* _Consigne_
Reproduisez à l'identique la portion du passage cité ci-dessous, en partant des mots « 2Le chapitre de » et en vous arrêtant après « d’une utilité sociale. ».

* _Passage cité_
·····

Chapitre 12bis. Contre-enquête : regard critique sur le texte de Ginet et collaborateurs
p. 225-229
Texte intégral
1Nous n’aurons pas grand mérite à reconnaître en la contribution de Ginet, Py, Joguet-Recordon et Gendre une de celles qui s’accordent le mieux à l’intention première des éditeurs du présent ouvrage. Sil est bien question ici, comme dans les autres articles, de formation professionnelle, on nous fournit d’entrée de précieuses (et spectaculaires) données pour fixer l’image du terrain et attester corrélativement la réalité du besoin de formation. Souvent, dans la littérature spécialisée, est mentionnée cette difficulté à isoler et circonscrire une demande de formation ajustée aux besoins, présumés ou réels, souvent contradictoires, de l’individu et de l’entreprise ou de l’institution. L’ambiguïté de la demande est parfois le reflet de l’incompétence de l’expert. Faute d’une connaissance objective du contexte, faute d’une élucidation des intentions incluant une schématisation instrumentale des nouvelles habiletés (au sens de Gardner et Sternberg, 1994) que la formation doit développer, faute d’une modélisation du rapport entre les futures tâches et les activités cognitives que leur exécution requiert (cf Spérandio, 1983 ; Montmollin, 1984 ; Sébillotte, 1991), l’analyse de la demande de formation court le risque d’osciller entre des truismes socio-économiques du moment et une psychologisation outrancière qui rend inopérants et malheureux les intervenants ou animateurs. Diverses solutions s’offrent alors à ces derniers : multiplier les digressions psycho-affectives, se réfugier dans une idiosyncrasie hypertechnique ou combiner les deux dans un but de simple reformulation d’une prétendue demande de formation qui n’en finit jamais d’être insatisfaite.
2Le chapitre de Ginet et al néglige le risque de ce type de désillusion et la stigmatisation de l’errance du désir dans le procès formatif n’est pas à l’ordre du jour. En effet, ici nul besoin d’expert-interprète : les nombres d’infractions, de crimes et délits, l’importance numérique et la variété des professionnels qui doivent recourir à des enquêtes attestent d’évidence la nécessité d’une formation au recueil de témoignage. Non sans de bonnes et franches raisons, les auteurs nous convient à une salutaire dépsychologisation du besoin de formation assortie de l’expression non ambiguë d’une utilité sociale.

·····

* _Données fournies_
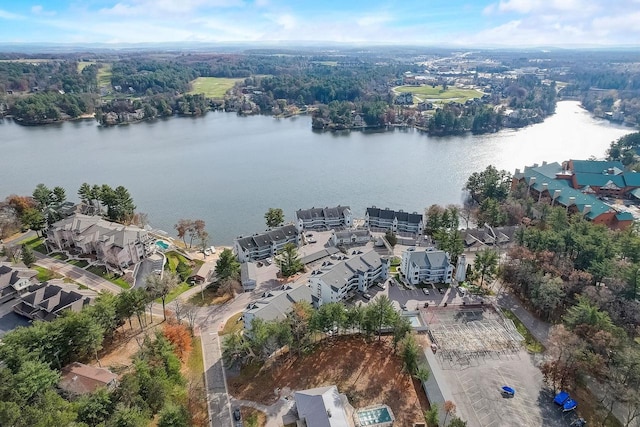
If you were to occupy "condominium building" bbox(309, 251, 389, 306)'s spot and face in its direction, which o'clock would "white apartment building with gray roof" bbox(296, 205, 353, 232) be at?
The white apartment building with gray roof is roughly at 7 o'clock from the condominium building.

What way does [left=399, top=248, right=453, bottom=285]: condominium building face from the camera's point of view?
toward the camera

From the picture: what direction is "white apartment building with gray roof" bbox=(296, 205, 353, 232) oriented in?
toward the camera

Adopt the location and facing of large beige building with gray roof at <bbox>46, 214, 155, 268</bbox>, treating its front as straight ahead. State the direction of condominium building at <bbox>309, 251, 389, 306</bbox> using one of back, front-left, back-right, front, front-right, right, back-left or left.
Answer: left

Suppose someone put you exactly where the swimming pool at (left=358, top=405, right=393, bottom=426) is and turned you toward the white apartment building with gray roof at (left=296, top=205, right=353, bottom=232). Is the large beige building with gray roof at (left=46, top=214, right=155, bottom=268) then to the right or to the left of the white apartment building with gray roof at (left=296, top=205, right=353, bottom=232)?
left

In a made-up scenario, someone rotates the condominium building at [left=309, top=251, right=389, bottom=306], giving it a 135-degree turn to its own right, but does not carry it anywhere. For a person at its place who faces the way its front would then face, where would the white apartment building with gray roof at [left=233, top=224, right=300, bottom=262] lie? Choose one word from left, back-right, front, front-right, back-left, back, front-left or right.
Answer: front-right

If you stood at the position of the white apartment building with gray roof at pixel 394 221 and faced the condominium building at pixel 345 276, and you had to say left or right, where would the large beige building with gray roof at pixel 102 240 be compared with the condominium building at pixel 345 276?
right

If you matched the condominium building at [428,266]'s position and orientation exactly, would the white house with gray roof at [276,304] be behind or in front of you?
in front

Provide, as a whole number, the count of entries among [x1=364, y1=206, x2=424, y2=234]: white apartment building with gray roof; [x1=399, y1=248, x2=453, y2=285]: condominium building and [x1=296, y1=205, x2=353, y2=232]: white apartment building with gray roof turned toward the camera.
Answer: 3
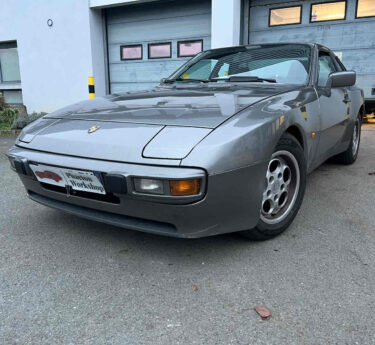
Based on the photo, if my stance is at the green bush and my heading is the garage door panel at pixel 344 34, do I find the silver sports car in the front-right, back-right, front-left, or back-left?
front-right

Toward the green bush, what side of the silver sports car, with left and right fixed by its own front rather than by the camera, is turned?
right

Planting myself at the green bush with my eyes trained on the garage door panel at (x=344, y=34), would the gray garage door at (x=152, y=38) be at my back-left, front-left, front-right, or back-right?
front-left

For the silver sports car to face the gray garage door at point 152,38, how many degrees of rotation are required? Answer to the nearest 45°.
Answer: approximately 135° to its right

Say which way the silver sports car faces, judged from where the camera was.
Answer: facing the viewer and to the left of the viewer

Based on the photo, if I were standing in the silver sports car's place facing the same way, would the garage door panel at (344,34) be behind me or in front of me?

·····

* _Corrigé_
2Le chapitre de Ginet et al néglige le risque de ce type de désillusion et la stigmatisation de l’errance du désir dans le procès formatif n’est pas à l’ordre du jour. En effet, ici nul besoin d’expert-interprète : les nombres d’infractions, de crimes et délits, l’importance numérique et la variété des professionnels qui doivent recourir à des enquêtes attestent d’évidence la nécessité d’une formation au recueil de témoignage. Non sans de bonnes et franches raisons, les auteurs nous convient à une salutaire dépsychologisation du besoin de formation assortie de l’expression non ambiguë d’une utilité sociale.